Rick looked at his watch. “Jeff hasn’t been on the floor that long, and I haven’t clocked in yet—so, officially, I’m not even here. Why don’t I come with you?”
“I was kind of hoping you’d offer,” I admitted. The experience Satsy had described made me anxious about investigating the elevator on my own.
“Then let’s go take a look,” Rick said. “You’re right about both things: Someone needs to do this, and Fenster’s won’t bother until someone actually gets hurt.”
The store was keen on profits, obsessed with shoplifters, rigid about rules and punctuality . . . and very slack about safety.
I said, “Yeah, I’ll bet you that despite Miles’ promise to Jonathan’s mother to have security ‘scour’ this floor, they never even showed up.”
“Who’s Jonathan?”
“Oh. I guess Satsy didn’t tell you that part of the story? Come on, I’ll tell you on the way to the elevator.”

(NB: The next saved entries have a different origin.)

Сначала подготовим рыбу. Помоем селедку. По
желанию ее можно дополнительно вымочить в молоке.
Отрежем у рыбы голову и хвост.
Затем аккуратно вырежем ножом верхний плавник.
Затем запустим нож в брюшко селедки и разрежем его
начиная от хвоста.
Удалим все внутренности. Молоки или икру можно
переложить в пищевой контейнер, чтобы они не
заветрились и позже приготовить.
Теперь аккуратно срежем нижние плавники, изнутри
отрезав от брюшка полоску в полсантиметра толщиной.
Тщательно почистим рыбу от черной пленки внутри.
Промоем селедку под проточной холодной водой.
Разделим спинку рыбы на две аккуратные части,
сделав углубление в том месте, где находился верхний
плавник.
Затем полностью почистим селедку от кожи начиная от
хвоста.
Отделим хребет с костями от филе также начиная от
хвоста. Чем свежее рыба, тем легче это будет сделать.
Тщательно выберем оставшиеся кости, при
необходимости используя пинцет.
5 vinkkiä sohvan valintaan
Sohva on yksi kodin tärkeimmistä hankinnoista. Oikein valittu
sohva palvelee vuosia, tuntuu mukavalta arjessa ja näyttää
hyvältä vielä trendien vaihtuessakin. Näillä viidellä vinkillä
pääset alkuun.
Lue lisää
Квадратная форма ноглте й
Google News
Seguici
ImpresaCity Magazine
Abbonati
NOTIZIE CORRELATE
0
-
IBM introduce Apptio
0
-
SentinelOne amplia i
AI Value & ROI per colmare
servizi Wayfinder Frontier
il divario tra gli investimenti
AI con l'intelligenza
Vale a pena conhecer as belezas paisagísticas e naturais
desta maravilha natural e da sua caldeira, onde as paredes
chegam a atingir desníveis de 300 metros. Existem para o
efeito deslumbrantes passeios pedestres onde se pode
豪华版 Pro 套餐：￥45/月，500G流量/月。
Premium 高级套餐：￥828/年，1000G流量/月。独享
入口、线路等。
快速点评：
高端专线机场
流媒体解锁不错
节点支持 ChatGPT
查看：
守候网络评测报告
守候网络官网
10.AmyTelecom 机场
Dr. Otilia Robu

Following the route which Satsy had mentioned to me earlier, we cut behind the solstice mural and then proceeded across the fourth floor, finally going through the “Employees Only” doors at the other end of Solsticeland and coming to a halt at the freight elevator. I pressed the button to call it—and saw from the numbers that lit up on the panel that it was currently down on the same level as the docks. So it had evidently been used since Satsy’s scary experience. I wondered if anyone else had been terrorized inside its confines.